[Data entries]
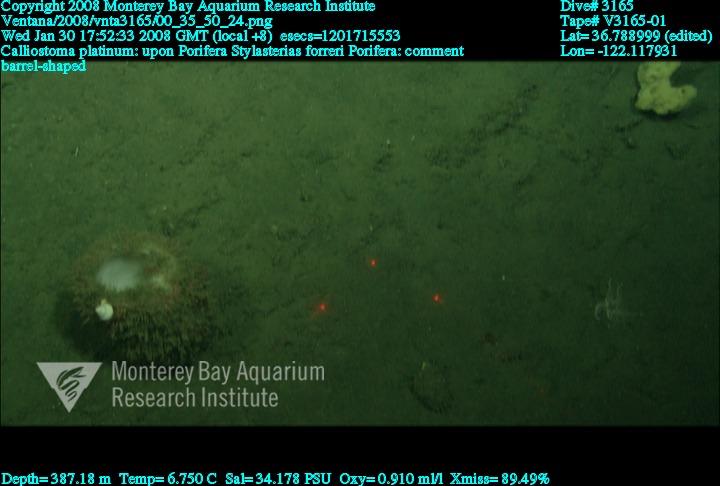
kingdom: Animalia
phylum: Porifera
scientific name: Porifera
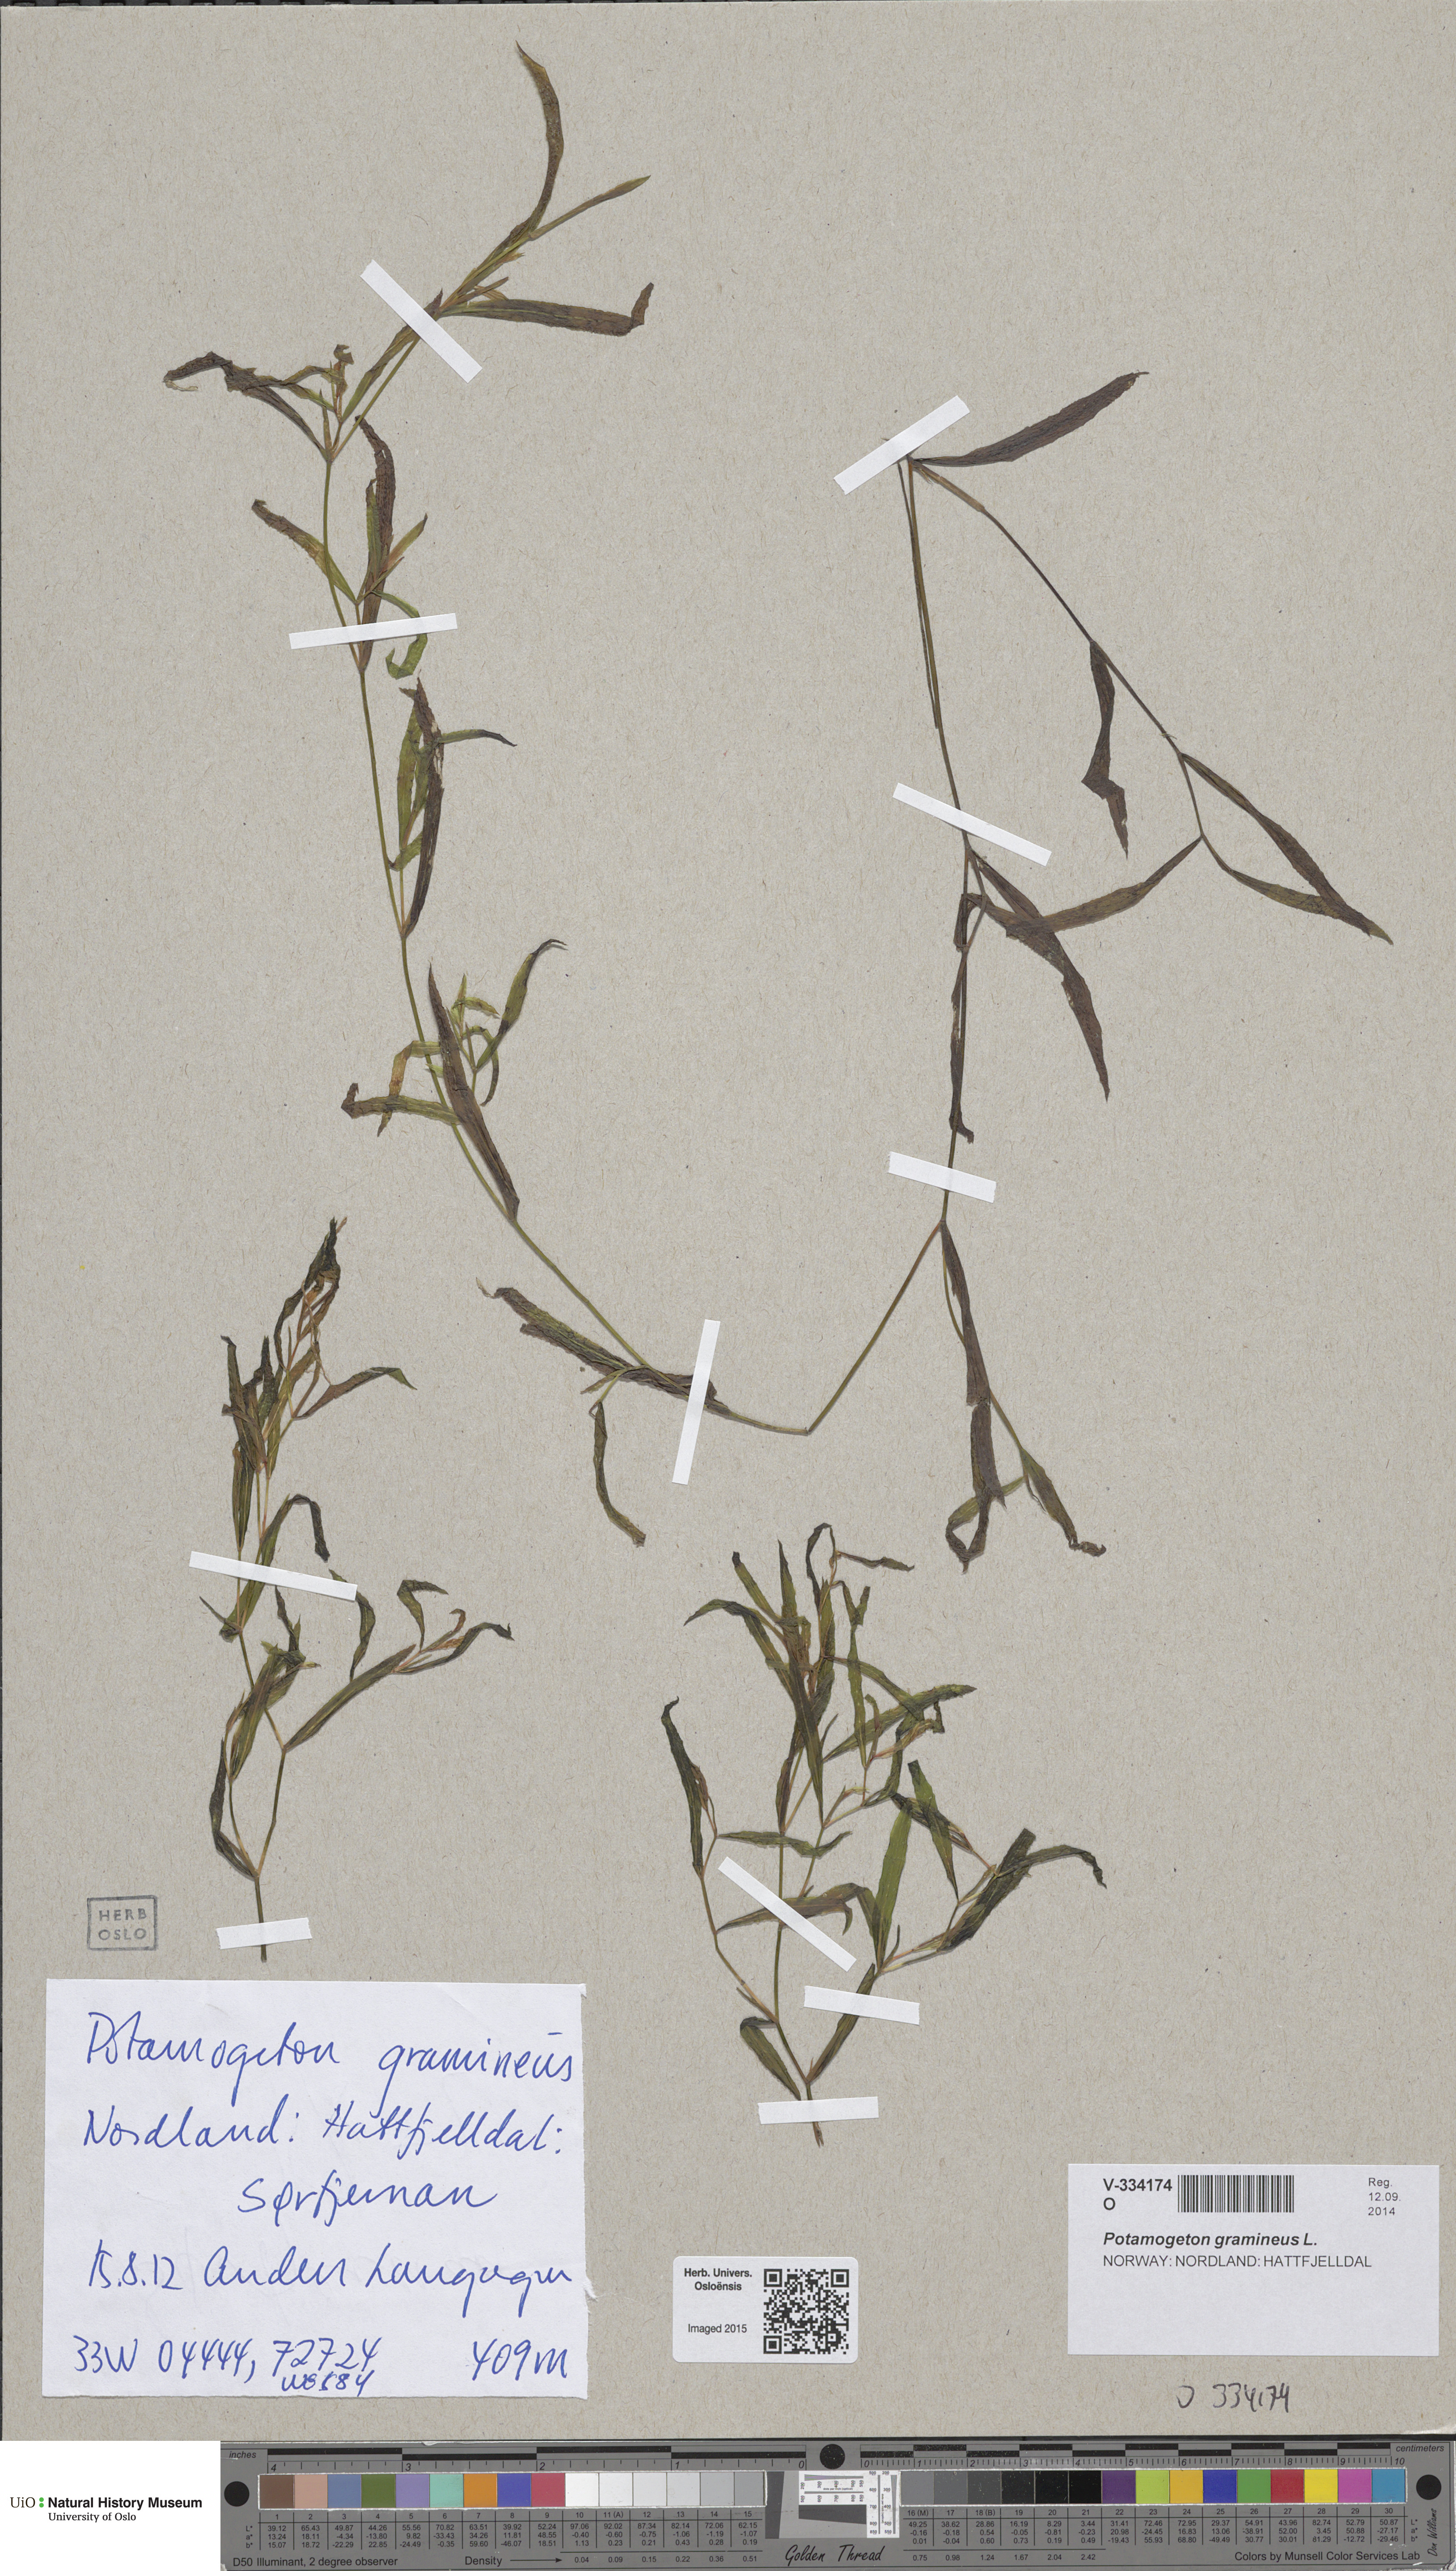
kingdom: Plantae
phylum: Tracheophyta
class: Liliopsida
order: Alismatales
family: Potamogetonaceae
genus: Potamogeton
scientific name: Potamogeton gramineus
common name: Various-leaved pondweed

What is being asked:
Reproduce every line from the one containing "phylum: Porifera" down to the final line of the data entries, both included. Leave the pictures out of your answer.

Response to the exercise:
phylum: Porifera
scientific name: Porifera
kingdom: Plantae
phylum: Tracheophyta
class: Liliopsida
order: Alismatales
family: Potamogetonaceae
genus: Potamogeton
scientific name: Potamogeton gramineus
common name: Various-leaved pondweed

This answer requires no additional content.